BEGIN AVAILABLE DATA
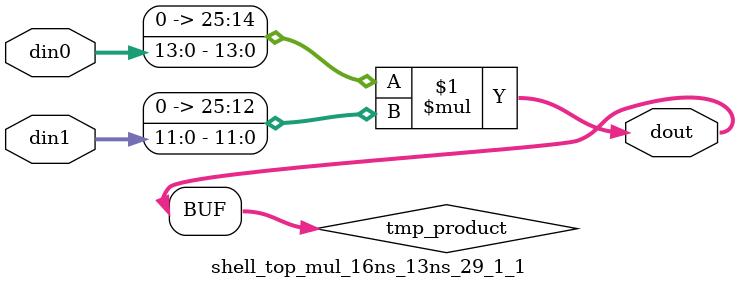
<source format=v>

`timescale 1 ns / 1 ps

  module shell_top_mul_16ns_13ns_29_1_1(din0, din1, dout);
parameter ID = 1;
parameter NUM_STAGE = 0;
parameter din0_WIDTH = 14;
parameter din1_WIDTH = 12;
parameter dout_WIDTH = 26;

input [din0_WIDTH - 1 : 0] din0; 
input [din1_WIDTH - 1 : 0] din1; 
output [dout_WIDTH - 1 : 0] dout;

wire signed [dout_WIDTH - 1 : 0] tmp_product;










assign tmp_product = $signed({1'b0, din0}) * $signed({1'b0, din1});











assign dout = tmp_product;







endmodule

</source>
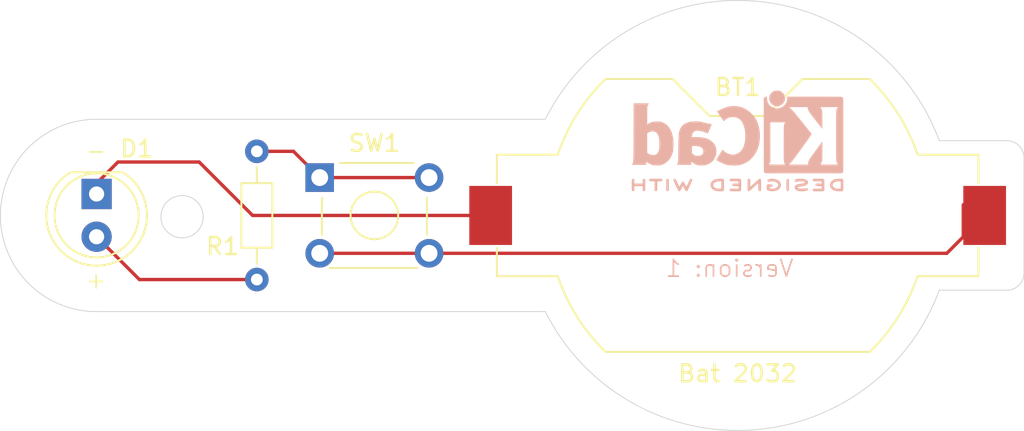
<source format=kicad_pcb>
(kicad_pcb
	(version 20241229)
	(generator "pcbnew")
	(generator_version "9.0")
	(general
		(thickness 1.6)
		(legacy_teardrops no)
	)
	(paper "A4")
	(title_block
		(title "LED Torch")
		(date "2025-05-12")
		(rev "1")
		(company "Ing. Andrés Chaparro")
	)
	(layers
		(0 "F.Cu" signal)
		(2 "B.Cu" signal)
		(9 "F.Adhes" user "F.Adhesive")
		(11 "B.Adhes" user "B.Adhesive")
		(13 "F.Paste" user)
		(15 "B.Paste" user)
		(5 "F.SilkS" user "F.Silkscreen")
		(7 "B.SilkS" user "B.Silkscreen")
		(1 "F.Mask" user)
		(3 "B.Mask" user)
		(17 "Dwgs.User" user "User.Drawings")
		(19 "Cmts.User" user "User.Comments")
		(21 "Eco1.User" user "User.Eco1")
		(23 "Eco2.User" user "User.Eco2")
		(25 "Edge.Cuts" user)
		(27 "Margin" user)
		(31 "F.CrtYd" user "F.Courtyard")
		(29 "B.CrtYd" user "B.Courtyard")
		(35 "F.Fab" user)
		(33 "B.Fab" user)
		(39 "User.1" user)
		(41 "User.2" user)
		(43 "User.3" user)
		(45 "User.4" user)
	)
	(setup
		(pad_to_mask_clearance 0)
		(allow_soldermask_bridges_in_footprints no)
		(tenting front back)
		(pcbplotparams
			(layerselection 0x00000000_00000000_55555555_5755f5ff)
			(plot_on_all_layers_selection 0x00000000_00000000_00000000_00000000)
			(disableapertmacros no)
			(usegerberextensions yes)
			(usegerberattributes yes)
			(usegerberadvancedattributes yes)
			(creategerberjobfile yes)
			(dashed_line_dash_ratio 12.000000)
			(dashed_line_gap_ratio 3.000000)
			(svgprecision 4)
			(plotframeref no)
			(mode 1)
			(useauxorigin no)
			(hpglpennumber 1)
			(hpglpenspeed 20)
			(hpglpendiameter 15.000000)
			(pdf_front_fp_property_popups yes)
			(pdf_back_fp_property_popups yes)
			(pdf_metadata yes)
			(pdf_single_document no)
			(dxfpolygonmode yes)
			(dxfimperialunits yes)
			(dxfusepcbnewfont yes)
			(psnegative no)
			(psa4output no)
			(plot_black_and_white yes)
			(sketchpadsonfab no)
			(plotpadnumbers no)
			(hidednponfab no)
			(sketchdnponfab yes)
			(crossoutdnponfab yes)
			(subtractmaskfromsilk no)
			(outputformat 1)
			(mirror no)
			(drillshape 0)
			(scaleselection 1)
			(outputdirectory "Gerbers for LED Torch/")
		)
	)
	(net 0 "")
	(net 1 "/bat_pos")
	(net 2 "/LED_cathode")
	(net 3 "/LED_anode")
	(net 4 "Net-(SW1A-A)")
	(footprint "Button_Switch_THT:SW_TH_Tactile_Omron_B3F-10xx" (layer "F.Cu") (at 144.07 111.415))
	(footprint "LED_THT:LED_D5.0mm" (layer "F.Cu") (at 130.81 112.39 -90))
	(footprint "Battery:BatteryHolder_Keystone_1058_1x2032" (layer "F.Cu") (at 168.91 113.665 180))
	(footprint "Resistor_THT:R_Axial_DIN0204_L3.6mm_D1.6mm_P7.62mm_Horizontal" (layer "F.Cu") (at 140.335 117.475 90))
	(footprint "Symbol:KiCad-Logo2_5mm_SilkScreen" (layer "B.Cu") (at 168.91 109.22 180))
	(gr_line
		(start 157.48 119.38)
		(end 130.81 119.38)
		(stroke
			(width 0.05)
			(type default)
		)
		(locked yes)
		(layer "Edge.Cuts")
		(uuid "1166e702-b07c-4e90-9004-555688f5085f")
	)
	(gr_arc
		(start 157.48 107.95)
		(mid 169.603547 100.904705)
		(end 180.89208 109.222492)
		(stroke
			(width 0.05)
			(type default)
		)
		(locked yes)
		(layer "Edge.Cuts")
		(uuid "1471896e-94d0-45e4-a3a4-0d582eecc84c")
	)
	(gr_arc
		(start 130.81 119.380226)
		(mid 125.094774 113.665)
		(end 130.81 107.949774)
		(stroke
			(width 0.05)
			(type default)
		)
		(locked yes)
		(layer "Edge.Cuts")
		(uuid "1ab009ec-87a8-40de-b49d-8922a24c36e5")
	)
	(gr_line
		(start 185.925507 110.236)
		(end 185.925507 117.094)
		(stroke
			(width 0.05)
			(type default)
		)
		(locked yes)
		(layer "Edge.Cuts")
		(uuid "3809de15-a5ca-47ed-9b80-e66b5f7b8db2")
	)
	(gr_arc
		(start 185.925508 117.094)
		(mid 185.628658 117.810658)
		(end 184.912 118.107508)
		(stroke
			(width 0.05)
			(type default)
		)
		(locked yes)
		(layer "Edge.Cuts")
		(uuid "5ed5096b-bd27-4cd6-9da9-b01882928fb5")
	)
	(gr_arc
		(start 184.912 109.222493)
		(mid 185.628658 109.519342)
		(end 185.925507 110.236)
		(stroke
			(width 0.05)
			(type default)
		)
		(locked yes)
		(layer "Edge.Cuts")
		(uuid "619658ba-1c28-40c9-97c4-f6c193d6e645")
	)
	(gr_circle
		(center 135.89 113.7412)
		(end 135.365754 114.8842)
		(stroke
			(width 0.05)
			(type default)
		)
		(fill no)
		(layer "Edge.Cuts")
		(uuid "89f92b72-0e61-4172-bea0-b13ef07077f5")
	)
	(gr_line
		(start 180.89208 109.222493)
		(end 184.912 109.222493)
		(stroke
			(width 0.05)
			(type default)
		)
		(locked yes)
		(layer "Edge.Cuts")
		(uuid "befcd081-dd0d-4275-b5f4-1a396fe09b33")
	)
	(gr_line
		(start 157.48 107.95)
		(end 130.81 107.949774)
		(stroke
			(width 0.05)
			(type solid)
		)
		(locked yes)
		(layer "Edge.Cuts")
		(uuid "c62c036a-e60f-4fdb-81d2-3ec73a6d4e5b")
	)
	(gr_arc
		(start 180.89208 118.107508)
		(mid 169.603547 126.425294)
		(end 157.48 119.38)
		(stroke
			(width 0.05)
			(type default)
		)
		(locked yes)
		(layer "Edge.Cuts")
		(uuid "d48286cc-ac5a-40fa-81b8-b9c6f8236c9d")
	)
	(gr_line
		(start 180.89208 118.107508)
		(end 184.912 118.107508)
		(stroke
			(width 0.05)
			(type default)
		)
		(locked yes)
		(layer "Edge.Cuts")
		(uuid "e27759d6-8421-402e-b861-9e2443fac7e3")
	)
	(gr_text "+"
		(at 130.1 118.1 0)
		(layer "F.SilkS")
		(uuid "3529b9a2-bd52-4dde-a77a-a7d1ddfb315b")
		(effects
			(font
				(size 1 1)
				(thickness 0.1)
			)
			(justify left bottom)
		)
	)
	(gr_text "-"
		(at 130.1 110.4 0)
		(layer "F.SilkS")
		(uuid "678c0638-8951-4bda-a71b-9cff9075cde1")
		(effects
			(font
				(size 1 1)
				(thickness 0.1)
			)
			(justify left bottom)
		)
	)
	(gr_text "Version: 1"
		(at 172.3 117.4 0)
		(layer "B.SilkS")
		(uuid "da326c58-e2e3-42ae-ae6c-f1f29be30c33")
		(effects
			(font
				(size 1 1)
				(thickness 0.1)
			)
			(justify left bottom mirror)
		)
	)
	(segment
		(start 144.07 115.915)
		(end 150.57 115.915)
		(width 0.2)
		(layer "F.Cu")
		(net 1)
		(uuid "5b69ac42-f74e-41e6-9ec6-659d206f6df3")
	)
	(segment
		(start 150.57 115.915)
		(end 181.34 115.915)
		(width 0.2)
		(layer "F.Cu")
		(net 1)
		(uuid "a402a501-1c6b-4c30-901a-86acdd2675e8")
	)
	(segment
		(start 182.32 114.86)
		(end 182.32 113.03)
		(width 0.2)
		(layer "F.Cu")
		(net 1)
		(uuid "cf4b8f3e-8291-4a2e-97bd-c9f7f238ab52")
	)
	(segment
		(start 181.34 115.915)
		(end 183.59 113.665)
		(width 0.2)
		(layer "F.Cu")
		(net 1)
		(uuid "da551529-d3a1-4c73-b674-6d0717b404e0")
	)
	(segment
		(start 130.81 111.76)
		(end 132.08 110.49)
		(width 0.2)
		(layer "F.Cu")
		(net 2)
		(uuid "66fb71e7-a70a-4de1-ac47-2372ab603f33")
	)
	(segment
		(start 132.08 110.49)
		(end 136.906 110.49)
		(width 0.2)
		(layer "F.Cu")
		(net 2)
		(uuid "86881978-7d3e-49b1-817c-dd2d616fc435")
	)
	(segment
		(start 130.81 112.39)
		(end 130.81 111.76)
		(width 0.2)
		(layer "F.Cu")
		(net 2)
		(uuid "d77754b9-54c7-4a93-b8f5-42f3c01c3b52")
	)
	(segment
		(start 140.081 113.665)
		(end 154.23 113.665)
		(width 0.2)
		(layer "F.Cu")
		(net 2)
		(uuid "d9241114-d7fe-4830-8091-cfda26db39d0")
	)
	(segment
		(start 136.906 110.49)
		(end 140.081 113.665)
		(width 0.2)
		(layer "F.Cu")
		(net 2)
		(uuid "e5bf83b6-dc89-4e75-a12b-44510623874a")
	)
	(segment
		(start 140.335 117.475)
		(end 133.355 117.475)
		(width 0.2)
		(layer "F.Cu")
		(net 3)
		(uuid "016ea885-1ee3-4d99-95a0-f58db1e83e64")
	)
	(segment
		(start 133.355 117.475)
		(end 130.81 114.93)
		(width 0.2)
		(layer "F.Cu")
		(net 3)
		(uuid "a2d91cb0-7102-47de-a446-abeecfd27f13")
	)
	(segment
		(start 142.51 109.855)
		(end 144.07 111.415)
		(width 0.2)
		(layer "F.Cu")
		(net 4)
		(uuid "4aedd53c-43d6-4d17-a3a5-020d735bcc4c")
	)
	(segment
		(start 150.57 111.415)
		(end 144.07 111.415)
		(width 0.2)
		(layer "F.Cu")
		(net 4)
		(uuid "88a7572d-06cf-48ff-b469-e9790c3a58e7")
	)
	(segment
		(start 140.335 109.855)
		(end 142.51 109.855)
		(width 0.2)
		(layer "F.Cu")
		(net 4)
		(uuid "f3cdd068-78b5-4129-8871-2f10ff472142")
	)
	(embedded_fonts no)
)

</source>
END AVAILABLE DATA
EXERCISE REQUIREMENTS
For this task, copy every line of the material in which "Courtyard" appears.

YOUR SOLUTION
		(31 "F.CrtYd" user "F.Courtyard")
		(29 "B.CrtYd" user "B.Courtyard")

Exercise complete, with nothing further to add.